O resultado é uma visualidade que honra o passado sem aprisioná-lo, criando pontes entre memória, arte e contemporaneidade. A estética preta não aparece como ornamento, nem como reprodução caricata. Ela é estrutura, narrativa e presença viva. Os espaços carregam ancestralidade sem recorrer ao clichê, ao exotismo ou à folclorização. É cotidiano, é político, é real.

Como primeiro ato, o camarote convidou Salemm, fotógrafa e diretora de arte de pensamento contra-colonial, conhecida como Fotogracria, para desenvolver um ensaio de fotos inspirado no enredo. Sua galeria, nomeada por ela, ocupará um dos principais buffets do espaço.

otogracria trabalha a imagem como ferramenta de percepção e afirmação. Seu olhar constrói narrativas visuais a partir de quem vive os territórios, promovendo uma representação positiva, potente e complexa da favela. Corpo, música e identidade se cruzam em sua linguagem, reforçando a imagem como espaço de memória, presença e resistência.

O resultado é uma visualidade que honra o passado sem aprisioná-lo, criando pontes entre memória, arte e contemporaneidade. 

“Mais do que ocupar um espaço, este Camarote escolhe reposicionar narrativas, devolver centralidade e honrar histórias que sempre estiveram aqui — mesmo quando tentaram apagá-las”, completa a arquiteta e cenógrafa Bárbara Boy.

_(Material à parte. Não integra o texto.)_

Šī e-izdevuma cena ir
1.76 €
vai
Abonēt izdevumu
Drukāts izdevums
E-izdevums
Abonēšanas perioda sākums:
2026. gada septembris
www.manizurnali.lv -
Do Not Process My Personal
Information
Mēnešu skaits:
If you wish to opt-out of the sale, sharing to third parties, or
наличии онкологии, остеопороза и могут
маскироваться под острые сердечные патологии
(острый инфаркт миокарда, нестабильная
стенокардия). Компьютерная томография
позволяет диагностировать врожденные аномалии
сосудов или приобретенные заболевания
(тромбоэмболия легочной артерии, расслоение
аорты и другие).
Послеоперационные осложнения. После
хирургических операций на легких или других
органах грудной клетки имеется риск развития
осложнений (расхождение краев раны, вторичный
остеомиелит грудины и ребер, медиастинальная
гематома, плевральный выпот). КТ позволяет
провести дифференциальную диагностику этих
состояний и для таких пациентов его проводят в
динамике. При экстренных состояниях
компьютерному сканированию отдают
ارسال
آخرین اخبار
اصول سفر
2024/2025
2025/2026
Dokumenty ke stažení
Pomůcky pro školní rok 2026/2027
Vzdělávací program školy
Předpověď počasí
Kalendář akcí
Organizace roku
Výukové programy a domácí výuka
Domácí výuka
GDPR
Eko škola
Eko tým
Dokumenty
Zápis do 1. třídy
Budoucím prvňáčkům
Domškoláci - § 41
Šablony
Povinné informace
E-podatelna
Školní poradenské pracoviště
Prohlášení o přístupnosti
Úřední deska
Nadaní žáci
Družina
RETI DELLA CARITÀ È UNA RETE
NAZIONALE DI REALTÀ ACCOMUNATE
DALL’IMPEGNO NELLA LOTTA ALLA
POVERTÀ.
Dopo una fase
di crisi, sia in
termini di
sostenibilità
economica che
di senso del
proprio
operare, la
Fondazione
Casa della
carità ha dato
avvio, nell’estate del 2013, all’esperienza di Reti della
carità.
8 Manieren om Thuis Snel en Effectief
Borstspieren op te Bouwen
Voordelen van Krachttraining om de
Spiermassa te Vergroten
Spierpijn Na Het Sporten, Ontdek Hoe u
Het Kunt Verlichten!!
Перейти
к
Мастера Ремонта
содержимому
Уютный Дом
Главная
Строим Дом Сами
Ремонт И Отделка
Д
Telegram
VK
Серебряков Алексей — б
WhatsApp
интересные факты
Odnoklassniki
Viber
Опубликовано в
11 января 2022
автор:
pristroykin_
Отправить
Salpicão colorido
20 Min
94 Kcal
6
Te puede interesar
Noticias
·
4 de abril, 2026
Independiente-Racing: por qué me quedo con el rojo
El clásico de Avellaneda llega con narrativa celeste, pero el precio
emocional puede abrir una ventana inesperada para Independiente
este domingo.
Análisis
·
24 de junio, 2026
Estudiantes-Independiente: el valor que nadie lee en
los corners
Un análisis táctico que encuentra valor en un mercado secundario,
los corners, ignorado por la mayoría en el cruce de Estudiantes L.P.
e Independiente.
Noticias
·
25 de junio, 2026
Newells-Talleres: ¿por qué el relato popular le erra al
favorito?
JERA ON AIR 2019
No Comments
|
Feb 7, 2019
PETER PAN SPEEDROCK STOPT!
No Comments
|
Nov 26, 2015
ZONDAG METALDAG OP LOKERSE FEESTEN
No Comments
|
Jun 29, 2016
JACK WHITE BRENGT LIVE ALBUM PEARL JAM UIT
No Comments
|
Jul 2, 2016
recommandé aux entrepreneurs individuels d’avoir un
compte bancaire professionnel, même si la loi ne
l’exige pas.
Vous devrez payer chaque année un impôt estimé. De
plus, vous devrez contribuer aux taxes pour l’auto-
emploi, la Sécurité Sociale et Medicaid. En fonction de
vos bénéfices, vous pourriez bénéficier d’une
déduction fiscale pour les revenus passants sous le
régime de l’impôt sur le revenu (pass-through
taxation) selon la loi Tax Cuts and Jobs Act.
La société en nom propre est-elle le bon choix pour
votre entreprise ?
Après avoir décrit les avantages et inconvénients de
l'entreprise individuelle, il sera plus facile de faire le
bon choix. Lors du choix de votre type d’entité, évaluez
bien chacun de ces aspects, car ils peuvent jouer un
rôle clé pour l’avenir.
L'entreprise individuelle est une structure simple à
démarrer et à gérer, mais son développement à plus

Além disso, na subida para o segundo andar, que é sempre um ponto emblemático do Camarote -, haverá dois búzios gigantes da artista plástica Julia Cavalcanti Di Siqueira, que representam dois pulmões - ligando o Brasil à África.”Essas peças da Julia representam o Custódio, que liga os povos escravizados no Brasil com a sua terra de origem. Uma representação de elo. Junto vem uma frase sobre o oceano, que faz lembrar dessa ligação, dessa origem da Terra”.